Featured by detachability and high strength, mechanical fastening is the most widely adopted joining method in the fastener sector, covering riveting, threaded fastening, snap fitting and other categories. Threaded fastening takes the lead for easy installation and flexible adjustment, with options ranging from M1 micro screws to M100 heavy-duty bolts selected according to load demands. Grade 10.9 high-strength bolts, for example, create rigid connections for steel structures through thread preload, and are indispensable for heavy-load facilities including bridges and wind power equipment. Proper matching is critical for threaded fastening: bolts shall be made of materials compatible with joined components. Stainless steel fasteners are used for stainless steel workpieces to avoid galvanic corrosion, and hot-dip galvanized bolts are preferred in humid environments.

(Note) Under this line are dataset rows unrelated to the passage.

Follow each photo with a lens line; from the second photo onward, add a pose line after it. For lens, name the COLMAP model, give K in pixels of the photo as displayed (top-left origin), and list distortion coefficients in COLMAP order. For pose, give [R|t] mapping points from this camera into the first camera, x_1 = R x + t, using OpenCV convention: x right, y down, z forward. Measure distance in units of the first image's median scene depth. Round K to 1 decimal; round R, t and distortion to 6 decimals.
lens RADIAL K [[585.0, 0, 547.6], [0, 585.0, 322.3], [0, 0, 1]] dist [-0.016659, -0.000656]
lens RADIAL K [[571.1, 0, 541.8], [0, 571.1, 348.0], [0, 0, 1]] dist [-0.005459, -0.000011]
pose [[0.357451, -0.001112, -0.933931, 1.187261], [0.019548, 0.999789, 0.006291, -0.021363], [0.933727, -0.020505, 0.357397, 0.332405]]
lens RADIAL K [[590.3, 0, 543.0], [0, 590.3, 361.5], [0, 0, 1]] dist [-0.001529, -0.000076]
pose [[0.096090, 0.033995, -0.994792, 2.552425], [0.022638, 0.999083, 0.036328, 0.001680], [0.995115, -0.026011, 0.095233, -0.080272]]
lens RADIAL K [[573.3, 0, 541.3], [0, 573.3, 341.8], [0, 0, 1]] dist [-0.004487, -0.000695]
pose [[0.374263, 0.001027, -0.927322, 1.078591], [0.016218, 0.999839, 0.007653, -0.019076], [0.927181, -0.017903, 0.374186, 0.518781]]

Riveting excels in vibration resistance and anti-loosening performance. It locks components by plastic deformation of rivets, ideal for equipment exposed to frequent vibration such as automotive chassis and rail transit facilities. As a permanent joining method, riveting eliminates loosening risks of threads yet brings difficulty in disassembly and higher maintenance costs. In practical use, combined mechanical fastening solutions are common. For aerospace components, the triple protection of bolt fastening, auxiliary riveting and lock nuts ensures detachability for maintenance as well as reliable joining in extreme environments. Standardization is the core advantage of mechanical fastening. Thanks to serialized fastener production, it can be quickly adapted to diverse scenarios.

Welding delivers high joint strength and excellent sealing performance. It integrates components into a whole via high-temperature fusion, suitable for parts with complex loads and strict sealing requirements. In fastener manufacturing, welding is commonly used for custom parts, such as welding bolts onto flanges to form flange bolts and fabricating weld nuts. Welded joints have no obvious weak points, with strength comparable to base materials, and enable seamless connection, which is irreplaceable for pressure vessels and pipeline projects demanding tight sealing.

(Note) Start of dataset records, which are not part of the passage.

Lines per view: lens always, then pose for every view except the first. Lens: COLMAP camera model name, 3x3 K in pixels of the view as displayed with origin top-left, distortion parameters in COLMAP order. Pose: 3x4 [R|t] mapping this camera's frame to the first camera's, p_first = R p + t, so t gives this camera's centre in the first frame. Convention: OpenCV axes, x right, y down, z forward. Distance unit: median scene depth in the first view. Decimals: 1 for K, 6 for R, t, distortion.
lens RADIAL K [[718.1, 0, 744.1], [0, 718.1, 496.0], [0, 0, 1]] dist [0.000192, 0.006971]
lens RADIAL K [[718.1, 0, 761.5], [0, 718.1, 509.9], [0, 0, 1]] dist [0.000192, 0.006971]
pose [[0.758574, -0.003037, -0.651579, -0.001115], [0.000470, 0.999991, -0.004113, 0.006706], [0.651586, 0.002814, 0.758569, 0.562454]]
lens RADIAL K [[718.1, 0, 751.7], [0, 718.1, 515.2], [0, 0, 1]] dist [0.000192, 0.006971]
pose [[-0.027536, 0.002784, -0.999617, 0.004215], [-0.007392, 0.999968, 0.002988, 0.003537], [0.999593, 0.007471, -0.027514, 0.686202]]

Welding imposes high requirements on operational skills, as weld quality directly depends on welder proficiency, and defects like pores and cracks may easily occur. Thermal deformation during welding compromises component precision, so post-weld heat treatment is needed to relieve residual stress. Besides, it is mostly applicable to similar or akin materials; welding dissimilar materials tends to generate brittle compounds. In fastener supporting applications, welding is primarily used for permanent load-bearing joints, such as welding embedded bolts to steel beams in steel workshops and fixing heavy nuts onto substrates in construction machinery. The popularization of automated welding technologies including robotic welding and laser welding greatly stabilizes weld quality and broadens its application scope.

In actual production, process selection shall follow the principles of working condition adaptation and cost optimization. For heavy-load and high-vibration scenarios, mechanical fastening (threads plus anti-loosening fasteners) or welding is prioritized. A combination of adhesive bonding and threaded fastening is recommended for lightweight joints of dissimilar materials. For high-temperature and high-pressure environments, welding paired with high-strength fasteners provides dual protection. Taking new energy vehicle battery packs as an example, the combined solution of structural adhesive bonding and bolt fastening achieves waterproof sealing via glue layers, meets load requirements with bolts and facilitates later maintenance, striking an optimal balance between performance and cost.

As the manufacturing industry shifts toward high-end development and lightweight design, material joining technologies keep innovating. Combined solutions of adhesive bonding & mechanical fastening, as well as welding & threaded fastening, have become mainstream trends. For fastener practitioners, mastering the core characteristics of various joining processes and making comprehensive selection based on material, load and service environment is the key to achieving reliable joining and cost control, and providing solid support for equipment manufacturing.